Double surface modification of graphite felt using a single facile step for electrolytic hydrogen production assisted by urea

Graphite felt (GF) is modified electrochemically using a facile controllable method via scanning the potential from +2 to ‒1.5 V in solutions containing various NiCl2 concentrations. By increasing the NiCl2 amount, the anodic oxidation and cathodic deposition processes are enhanced, and the GF surface is simultaneously functionalized. Firstly, at a high positive potential, GF’ functionalization occurs by making a defect in the carbon framework.
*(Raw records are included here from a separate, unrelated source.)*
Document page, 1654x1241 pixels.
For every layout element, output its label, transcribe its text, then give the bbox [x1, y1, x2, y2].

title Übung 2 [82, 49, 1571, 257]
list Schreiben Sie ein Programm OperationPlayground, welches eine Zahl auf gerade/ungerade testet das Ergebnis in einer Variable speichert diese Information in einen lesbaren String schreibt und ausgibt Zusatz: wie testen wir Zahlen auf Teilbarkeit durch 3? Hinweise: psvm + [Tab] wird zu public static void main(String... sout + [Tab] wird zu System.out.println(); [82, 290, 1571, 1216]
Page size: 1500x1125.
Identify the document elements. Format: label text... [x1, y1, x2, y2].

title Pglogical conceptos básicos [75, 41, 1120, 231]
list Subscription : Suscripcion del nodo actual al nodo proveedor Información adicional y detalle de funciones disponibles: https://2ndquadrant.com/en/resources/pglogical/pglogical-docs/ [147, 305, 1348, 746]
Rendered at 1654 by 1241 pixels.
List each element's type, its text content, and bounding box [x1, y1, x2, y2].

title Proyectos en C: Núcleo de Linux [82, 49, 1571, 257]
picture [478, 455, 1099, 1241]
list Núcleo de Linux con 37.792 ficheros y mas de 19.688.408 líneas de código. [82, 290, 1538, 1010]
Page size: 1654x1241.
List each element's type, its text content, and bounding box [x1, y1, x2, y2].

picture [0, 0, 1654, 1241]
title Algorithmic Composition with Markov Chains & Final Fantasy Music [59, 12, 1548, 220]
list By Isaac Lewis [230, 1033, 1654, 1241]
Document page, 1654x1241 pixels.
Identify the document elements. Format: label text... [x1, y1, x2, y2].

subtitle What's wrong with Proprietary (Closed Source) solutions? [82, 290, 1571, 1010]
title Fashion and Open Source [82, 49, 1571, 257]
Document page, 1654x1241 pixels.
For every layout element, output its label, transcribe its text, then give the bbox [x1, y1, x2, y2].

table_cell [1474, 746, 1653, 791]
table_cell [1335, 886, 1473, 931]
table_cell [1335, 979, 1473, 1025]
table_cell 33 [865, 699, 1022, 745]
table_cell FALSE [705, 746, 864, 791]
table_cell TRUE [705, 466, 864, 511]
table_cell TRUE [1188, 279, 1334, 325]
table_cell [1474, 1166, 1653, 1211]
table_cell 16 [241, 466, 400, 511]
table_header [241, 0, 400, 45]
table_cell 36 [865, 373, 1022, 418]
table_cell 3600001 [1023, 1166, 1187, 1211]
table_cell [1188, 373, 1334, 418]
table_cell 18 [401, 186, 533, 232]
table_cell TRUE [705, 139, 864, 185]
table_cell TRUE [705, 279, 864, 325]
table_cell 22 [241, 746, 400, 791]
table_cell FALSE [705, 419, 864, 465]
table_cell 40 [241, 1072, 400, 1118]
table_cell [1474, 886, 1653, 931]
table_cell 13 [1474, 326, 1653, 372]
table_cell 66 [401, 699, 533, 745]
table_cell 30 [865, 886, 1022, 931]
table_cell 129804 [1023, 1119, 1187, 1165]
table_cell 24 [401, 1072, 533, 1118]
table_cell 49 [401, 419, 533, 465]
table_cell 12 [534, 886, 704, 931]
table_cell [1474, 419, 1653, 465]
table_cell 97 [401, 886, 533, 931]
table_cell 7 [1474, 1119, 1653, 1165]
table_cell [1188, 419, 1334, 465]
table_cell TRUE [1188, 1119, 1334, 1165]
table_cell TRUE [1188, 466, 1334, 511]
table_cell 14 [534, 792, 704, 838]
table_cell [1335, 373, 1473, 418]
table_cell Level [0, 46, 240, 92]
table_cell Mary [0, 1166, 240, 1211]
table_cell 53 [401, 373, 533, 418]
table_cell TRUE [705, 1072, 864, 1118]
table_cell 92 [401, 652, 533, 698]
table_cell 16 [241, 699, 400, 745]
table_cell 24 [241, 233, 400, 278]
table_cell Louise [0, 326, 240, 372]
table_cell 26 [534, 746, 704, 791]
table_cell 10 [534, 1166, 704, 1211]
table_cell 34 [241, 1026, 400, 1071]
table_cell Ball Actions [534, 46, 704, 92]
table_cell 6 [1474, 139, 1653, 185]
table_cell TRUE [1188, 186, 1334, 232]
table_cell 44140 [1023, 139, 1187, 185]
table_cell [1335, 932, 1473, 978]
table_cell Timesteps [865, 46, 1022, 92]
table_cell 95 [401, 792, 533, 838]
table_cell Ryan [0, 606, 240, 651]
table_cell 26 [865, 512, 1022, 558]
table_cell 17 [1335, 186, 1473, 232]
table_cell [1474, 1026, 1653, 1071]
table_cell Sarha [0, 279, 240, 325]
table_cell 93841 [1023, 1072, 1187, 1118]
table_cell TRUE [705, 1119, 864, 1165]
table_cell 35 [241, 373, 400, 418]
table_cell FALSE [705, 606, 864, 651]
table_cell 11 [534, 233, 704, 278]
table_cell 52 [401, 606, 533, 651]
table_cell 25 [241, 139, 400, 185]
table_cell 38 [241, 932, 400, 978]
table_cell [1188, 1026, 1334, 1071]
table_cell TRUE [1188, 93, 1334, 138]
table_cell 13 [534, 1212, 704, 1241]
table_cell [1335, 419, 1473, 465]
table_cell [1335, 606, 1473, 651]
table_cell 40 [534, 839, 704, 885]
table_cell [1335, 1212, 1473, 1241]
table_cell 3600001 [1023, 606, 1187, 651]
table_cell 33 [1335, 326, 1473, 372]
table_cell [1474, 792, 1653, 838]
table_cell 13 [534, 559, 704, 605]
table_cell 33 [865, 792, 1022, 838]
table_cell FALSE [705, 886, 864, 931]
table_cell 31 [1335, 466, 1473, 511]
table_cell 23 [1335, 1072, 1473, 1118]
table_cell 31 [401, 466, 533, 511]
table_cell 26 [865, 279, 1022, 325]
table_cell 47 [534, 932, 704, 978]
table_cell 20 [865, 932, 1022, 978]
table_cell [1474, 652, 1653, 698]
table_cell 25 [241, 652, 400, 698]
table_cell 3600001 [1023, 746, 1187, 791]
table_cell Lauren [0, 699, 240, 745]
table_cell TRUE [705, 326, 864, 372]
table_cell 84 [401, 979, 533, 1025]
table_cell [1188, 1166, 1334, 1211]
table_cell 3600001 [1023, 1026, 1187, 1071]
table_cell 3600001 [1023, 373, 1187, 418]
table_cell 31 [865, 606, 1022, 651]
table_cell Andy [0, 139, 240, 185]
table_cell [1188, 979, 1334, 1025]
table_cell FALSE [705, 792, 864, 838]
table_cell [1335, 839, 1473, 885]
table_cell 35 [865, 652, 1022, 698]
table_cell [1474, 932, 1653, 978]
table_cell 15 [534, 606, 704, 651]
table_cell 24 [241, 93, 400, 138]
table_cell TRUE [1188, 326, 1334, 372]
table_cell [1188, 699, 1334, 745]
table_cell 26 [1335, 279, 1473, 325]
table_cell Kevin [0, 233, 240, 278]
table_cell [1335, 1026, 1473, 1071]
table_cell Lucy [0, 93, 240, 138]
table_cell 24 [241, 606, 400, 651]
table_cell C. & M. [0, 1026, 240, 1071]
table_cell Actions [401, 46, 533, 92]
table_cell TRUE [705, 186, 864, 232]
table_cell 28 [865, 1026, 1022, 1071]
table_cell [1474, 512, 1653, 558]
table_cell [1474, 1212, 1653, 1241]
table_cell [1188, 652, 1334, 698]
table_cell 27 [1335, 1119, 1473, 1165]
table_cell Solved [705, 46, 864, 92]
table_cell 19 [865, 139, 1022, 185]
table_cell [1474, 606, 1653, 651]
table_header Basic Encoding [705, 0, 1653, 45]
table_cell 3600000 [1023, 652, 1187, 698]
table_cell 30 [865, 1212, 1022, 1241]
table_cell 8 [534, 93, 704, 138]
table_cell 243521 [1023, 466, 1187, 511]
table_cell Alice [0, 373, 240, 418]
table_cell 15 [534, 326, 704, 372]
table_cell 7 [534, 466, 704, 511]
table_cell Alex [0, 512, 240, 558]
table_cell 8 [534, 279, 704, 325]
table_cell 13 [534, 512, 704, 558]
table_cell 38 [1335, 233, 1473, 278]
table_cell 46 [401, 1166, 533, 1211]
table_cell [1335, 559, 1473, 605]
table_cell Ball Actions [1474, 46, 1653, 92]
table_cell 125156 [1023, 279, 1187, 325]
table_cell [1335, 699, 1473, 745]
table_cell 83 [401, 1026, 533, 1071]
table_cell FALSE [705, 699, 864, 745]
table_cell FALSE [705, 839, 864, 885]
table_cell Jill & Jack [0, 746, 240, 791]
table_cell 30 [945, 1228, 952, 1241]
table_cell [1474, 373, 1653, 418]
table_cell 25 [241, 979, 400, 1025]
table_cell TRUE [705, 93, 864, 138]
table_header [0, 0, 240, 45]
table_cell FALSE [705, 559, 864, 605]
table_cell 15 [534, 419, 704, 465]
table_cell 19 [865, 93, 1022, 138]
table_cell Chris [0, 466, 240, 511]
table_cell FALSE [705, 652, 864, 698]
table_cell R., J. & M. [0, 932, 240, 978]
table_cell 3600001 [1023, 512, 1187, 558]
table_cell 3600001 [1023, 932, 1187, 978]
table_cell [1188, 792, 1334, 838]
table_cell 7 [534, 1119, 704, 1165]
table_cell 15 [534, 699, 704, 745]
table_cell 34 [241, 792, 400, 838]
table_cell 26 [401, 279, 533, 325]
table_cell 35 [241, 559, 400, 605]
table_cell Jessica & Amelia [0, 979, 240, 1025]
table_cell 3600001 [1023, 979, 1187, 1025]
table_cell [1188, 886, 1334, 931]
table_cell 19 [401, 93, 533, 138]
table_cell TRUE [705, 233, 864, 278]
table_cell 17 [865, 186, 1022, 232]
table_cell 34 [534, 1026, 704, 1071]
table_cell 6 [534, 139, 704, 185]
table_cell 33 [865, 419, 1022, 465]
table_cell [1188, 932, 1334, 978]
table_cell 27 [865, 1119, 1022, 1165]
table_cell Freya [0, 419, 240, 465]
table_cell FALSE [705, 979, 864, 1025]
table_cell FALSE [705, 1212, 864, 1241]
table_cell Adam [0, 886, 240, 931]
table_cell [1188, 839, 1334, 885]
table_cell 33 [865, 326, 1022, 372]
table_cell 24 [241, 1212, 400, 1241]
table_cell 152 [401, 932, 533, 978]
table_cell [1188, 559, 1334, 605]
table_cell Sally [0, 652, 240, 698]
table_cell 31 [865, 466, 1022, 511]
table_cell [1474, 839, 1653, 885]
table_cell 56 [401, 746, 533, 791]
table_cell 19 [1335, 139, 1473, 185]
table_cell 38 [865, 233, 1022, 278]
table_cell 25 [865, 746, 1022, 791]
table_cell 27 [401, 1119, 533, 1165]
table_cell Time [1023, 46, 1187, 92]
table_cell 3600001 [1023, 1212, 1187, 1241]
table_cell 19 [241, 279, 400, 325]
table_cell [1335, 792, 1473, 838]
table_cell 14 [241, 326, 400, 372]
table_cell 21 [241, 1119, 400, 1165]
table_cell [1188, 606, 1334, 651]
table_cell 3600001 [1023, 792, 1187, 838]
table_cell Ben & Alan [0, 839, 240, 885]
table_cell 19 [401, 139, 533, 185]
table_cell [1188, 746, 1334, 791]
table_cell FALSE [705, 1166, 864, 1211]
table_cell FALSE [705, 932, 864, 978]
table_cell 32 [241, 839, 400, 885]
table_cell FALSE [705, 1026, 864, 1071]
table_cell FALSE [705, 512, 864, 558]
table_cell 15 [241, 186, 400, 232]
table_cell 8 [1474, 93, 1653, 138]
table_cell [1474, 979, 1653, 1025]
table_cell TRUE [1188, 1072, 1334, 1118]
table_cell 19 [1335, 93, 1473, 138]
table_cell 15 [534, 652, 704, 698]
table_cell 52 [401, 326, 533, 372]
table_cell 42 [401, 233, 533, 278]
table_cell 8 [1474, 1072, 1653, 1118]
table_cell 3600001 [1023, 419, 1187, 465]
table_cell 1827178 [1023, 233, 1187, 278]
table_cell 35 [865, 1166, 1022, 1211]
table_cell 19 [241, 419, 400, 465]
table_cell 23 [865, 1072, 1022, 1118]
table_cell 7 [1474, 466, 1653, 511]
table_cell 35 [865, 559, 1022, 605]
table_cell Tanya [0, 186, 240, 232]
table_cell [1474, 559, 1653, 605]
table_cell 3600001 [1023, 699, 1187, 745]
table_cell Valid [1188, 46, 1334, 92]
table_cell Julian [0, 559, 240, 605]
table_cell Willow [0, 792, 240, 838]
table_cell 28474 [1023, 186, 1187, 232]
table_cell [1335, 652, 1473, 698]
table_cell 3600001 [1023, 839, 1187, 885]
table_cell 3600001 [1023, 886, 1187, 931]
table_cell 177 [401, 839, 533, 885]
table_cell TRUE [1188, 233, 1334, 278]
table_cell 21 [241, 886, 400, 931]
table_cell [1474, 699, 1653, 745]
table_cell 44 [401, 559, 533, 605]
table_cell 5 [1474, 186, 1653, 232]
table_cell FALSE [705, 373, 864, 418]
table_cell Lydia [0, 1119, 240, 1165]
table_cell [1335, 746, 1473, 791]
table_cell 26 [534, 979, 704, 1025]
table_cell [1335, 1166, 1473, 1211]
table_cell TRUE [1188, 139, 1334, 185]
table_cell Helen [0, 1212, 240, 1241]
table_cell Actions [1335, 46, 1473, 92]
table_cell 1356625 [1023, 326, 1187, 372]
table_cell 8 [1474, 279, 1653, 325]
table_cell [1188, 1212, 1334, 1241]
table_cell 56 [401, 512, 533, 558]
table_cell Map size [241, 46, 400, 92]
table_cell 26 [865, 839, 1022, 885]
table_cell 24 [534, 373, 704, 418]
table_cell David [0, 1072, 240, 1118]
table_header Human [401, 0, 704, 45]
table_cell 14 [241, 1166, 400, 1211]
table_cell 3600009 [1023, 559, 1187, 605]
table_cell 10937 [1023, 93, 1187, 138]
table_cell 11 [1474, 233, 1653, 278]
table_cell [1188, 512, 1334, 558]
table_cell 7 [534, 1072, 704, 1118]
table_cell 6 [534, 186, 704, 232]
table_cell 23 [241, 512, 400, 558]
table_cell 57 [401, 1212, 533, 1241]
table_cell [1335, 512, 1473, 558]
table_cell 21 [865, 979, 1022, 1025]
Then, at a high negative potential, the rate of hydrogen evolution increases and produces a strong homogeneously uniform Ni(OH)2 coating at the GF surface. Modified GF is examined by SEM, mapping EDX, HR-TEM, XPS, XRD, Raman, and contact angle measurements. Interestingly, the Ni(OH)2 film deposited at GF from 100 mM NiCl2 solution (Ni(OH)2/GF-100) enhances the hydrogen evolution reaction in alkaline medium by deriving a current density of 10 mA cm−2 at a low overpotential of 69 mV which approaches the value of the benchmark catalyst. Additionally, the Ni(OH)2/GF-100 electrode supports urea oxidation as it drives a current density of 10 mA cm−2 at a potential of 1.38 V vs RHE. Therefore, Ni(OH)2/GF-100 is used as a bifunctional catalyst to replace the unfavourable anodic reaction (oxygen evolution reaction) with urea oxidation. Furthermore, a two electrode cell for urea electrolysis displays a cell voltage of 1.47 V, which is lower than that of water splitting by about 270 mV, to drive a current density of 10 mA cm−2 and shows superb stability over a prolonged electrolysis time of 24 h. So, this approach introduces an energy-saving route.